Turkish politician and sports official

Faruk Koca (born 15 April 1964 in Ankara) is a Turkish politician, entrepreneur, former sports official and convicted felon. He served as the president of MKE Ankaragücü between 2021 and 2023.

Koca is a founding member of the Justice and Development Party (AKP) and served from October 2002 to June 2011 during the 22nd Parliament of Turkey and 23rd Parliament of Turkey as a member of the Grand National Assembly of Turkey.

==Referee attack==

On 11 December 2023, after Ankaragücü's match against Çaykur Rizespor, Koca physically assaulted referee Halil Umut Meler together with others and knocked him to the ground with a punch. According to statements from Justice Minister Yılmaz Tunç and Interior Minister Ali Yerlikaya, Koca and two other attackers were arrested.

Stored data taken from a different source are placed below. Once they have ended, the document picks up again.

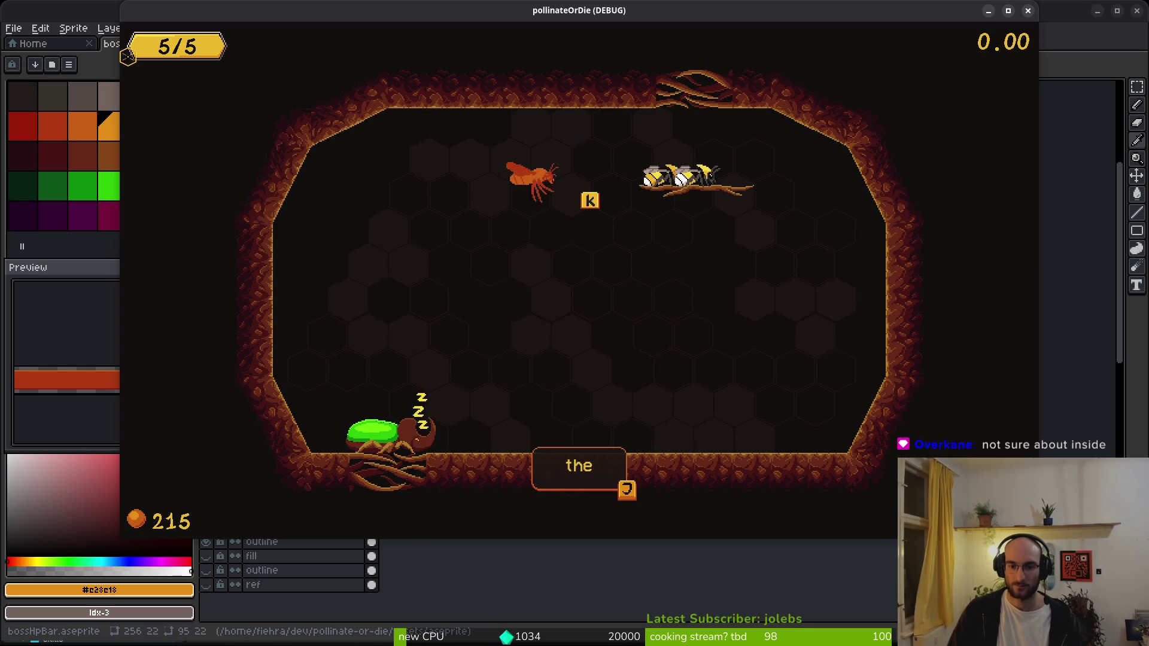
key(j)
key(j)
key(j)
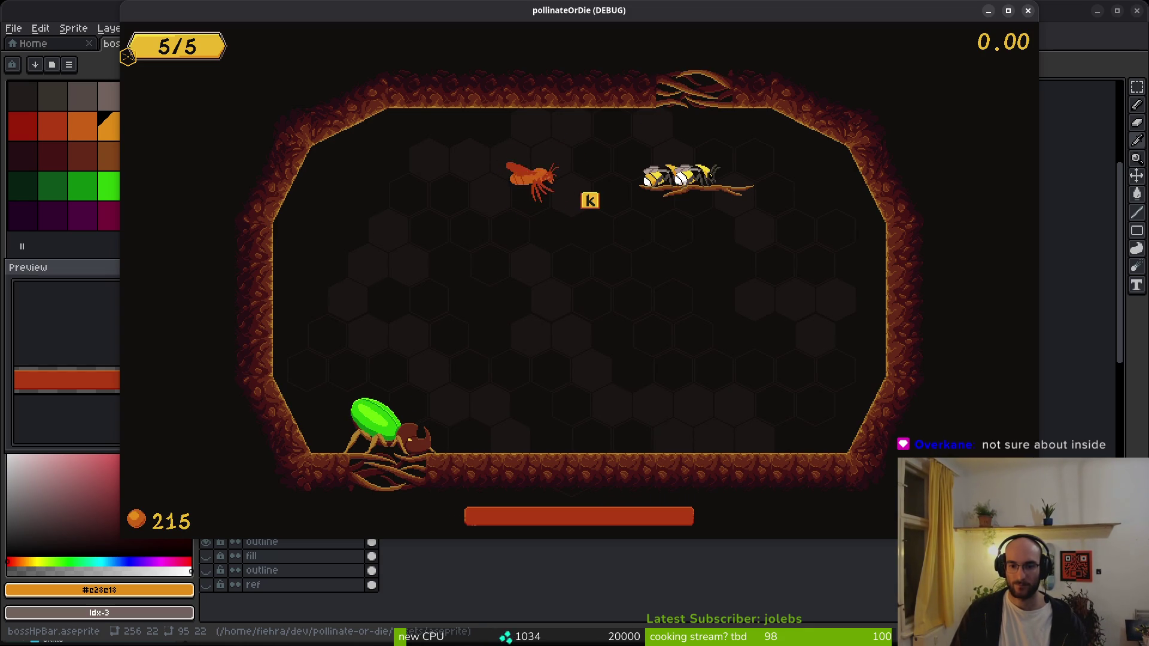
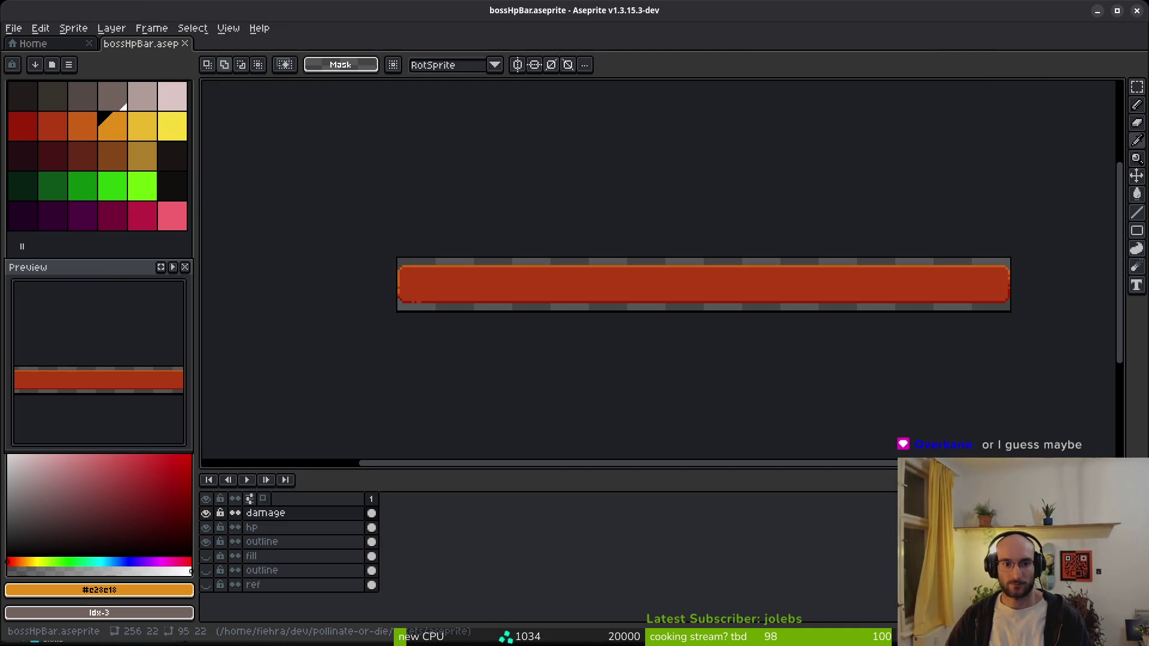
- On the damage layer, move the red bar's upper half up one pixel
scroll(494, 305, up, 1)
scroll(372, 261, right, 3)
scroll(439, 261, down, 1)
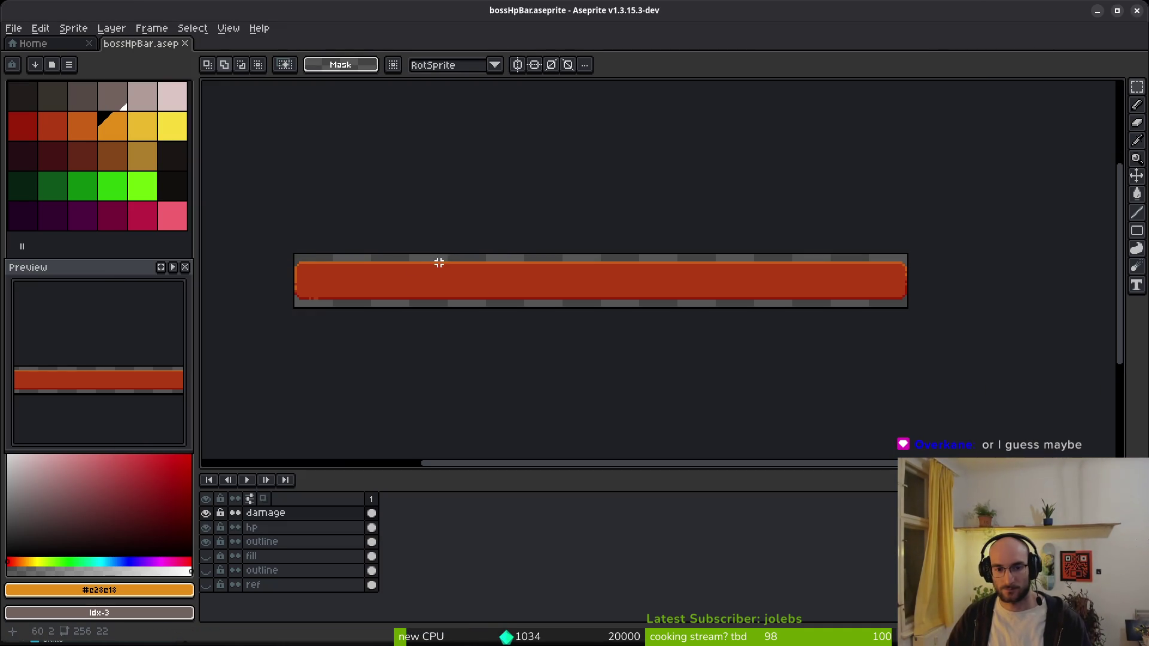
mouse_move(241, 211)
mouse_down()
mouse_move(311, 227)
mouse_move(1006, 282)
mouse_up()
scroll(1007, 281, up, 2)
scroll(795, 275, left, 2)
key(Up)
key(Up)
key(Up)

In his statement to investigators, Koca said the incident was sparked by the referee’s "wrong decisions" and "provocative behaviour". In addition, Koca stated that he approached the referee with the intention of "spitting in his face" rather than attacking him. Koca also said: "The slap I threw will not cause fractures. After the slap I gave, the referee stood for about 5–10 seconds and then threw himself on the ground. They immediately removed me from the scene because I had heart disease. I am not aware of any events that took place other than this. That's all I have to say"; Meler, meanwhile, said he fell to the ground after Koca hit him under his left eye and threatened to kill him. Koca allegedly told Meler and his assistants: "I will finish you. I will kill you." Following the attack, former Ankaragücü coach Hikmet Karaman claimed he had also been assaulted by Koca.

A day after the incident, Koca apologized to Meler and his family in a press statement in which he also announced his resignation as the Ankaragücü club president.

On 14 December 2023, the TFF announced that Koca had been banned permanently for punching Meler. Ankaragücü were fined two million lira (£54,000) and ordered to play five home games without any fans.

On 27 December 2023, Koca was released on bail following his lawyer's objection being accepted. Koca stood trial on 9 January 2024 on charges of injuring a public official, threatening an official and violating a law relating to the prevention of violence in sports. On 11 November, Koca was convicted and sentenced to 3.5 years' imprisonment for assaulting Meler.